Table 3 Empirical fix rate of narrowlane AR

6 Concluding remarks

This paper contributed to improve the long baseline network RTK ambiguity resolution through the efficient procedures for improved float solutions and ambiguity fixing.

The ionosphere-constrained model was introduced instead of the traditional ionosphere-free model, such that the additional ionospheric constraints can be imposed to enhance the model strength and then improve the float solutions. The presented ionosphere-constrained model is flexible and can be easily either reduced to special models or extended with more parameters and constraints.

An adaptive variance estimation procedure was proposed to capture the influence of observation complexity on the reliable widelane AR. For the narrowlane AR, we advised to first apply the partial AR with ambiguity subset selected according to the successively increasing elevations. Moreover an incorrectness-controllable rounding method was introduced for the scalar ambiguity fixing.

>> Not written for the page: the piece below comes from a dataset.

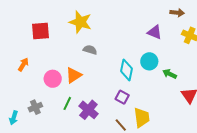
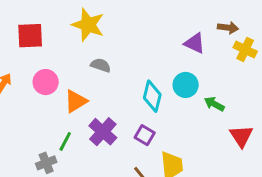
brown arrow: (177, 13) -> (228, 28), moved
pink circle: (53, 79) -> (46, 82), moved
gray cross: (35, 107) -> (46, 163), moved
purple cross: (88, 110) -> (103, 132), moved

The experiment results revealed that the new methodology generally works very well and the ambiguity fix rate is high. The presented partial AR is very flexible. It can start AR immediately once a subset of ambiguities can be reliably fixed, consequently improving the AR efficiency and RTK availability. The new rounding method is promising since it can control the failure rate rigorously. Comparing with the purely failure rate controllable rounding, the new rounding can reduce the failure rate significantly with very slight fix rate decrease.